▶ What you should do
Scan the listing for the word "במיוחד" and give the number of lines where it appears, with no other text.

=== Records shown ===

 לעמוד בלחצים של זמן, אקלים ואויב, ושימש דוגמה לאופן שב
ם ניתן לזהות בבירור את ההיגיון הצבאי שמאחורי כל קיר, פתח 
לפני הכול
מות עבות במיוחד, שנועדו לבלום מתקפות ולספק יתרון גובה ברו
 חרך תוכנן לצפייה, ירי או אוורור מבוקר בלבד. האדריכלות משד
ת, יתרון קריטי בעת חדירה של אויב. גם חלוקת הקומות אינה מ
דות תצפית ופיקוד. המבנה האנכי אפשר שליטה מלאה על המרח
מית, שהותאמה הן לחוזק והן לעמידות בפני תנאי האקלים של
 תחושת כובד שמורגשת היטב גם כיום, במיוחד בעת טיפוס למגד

===
=== Records shown ===

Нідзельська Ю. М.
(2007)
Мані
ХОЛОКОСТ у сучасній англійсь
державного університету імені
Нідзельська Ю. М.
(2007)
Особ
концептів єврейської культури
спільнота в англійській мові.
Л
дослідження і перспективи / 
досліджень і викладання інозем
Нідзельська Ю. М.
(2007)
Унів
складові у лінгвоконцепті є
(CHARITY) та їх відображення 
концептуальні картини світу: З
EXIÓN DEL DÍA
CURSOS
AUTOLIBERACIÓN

===

▶ Result
2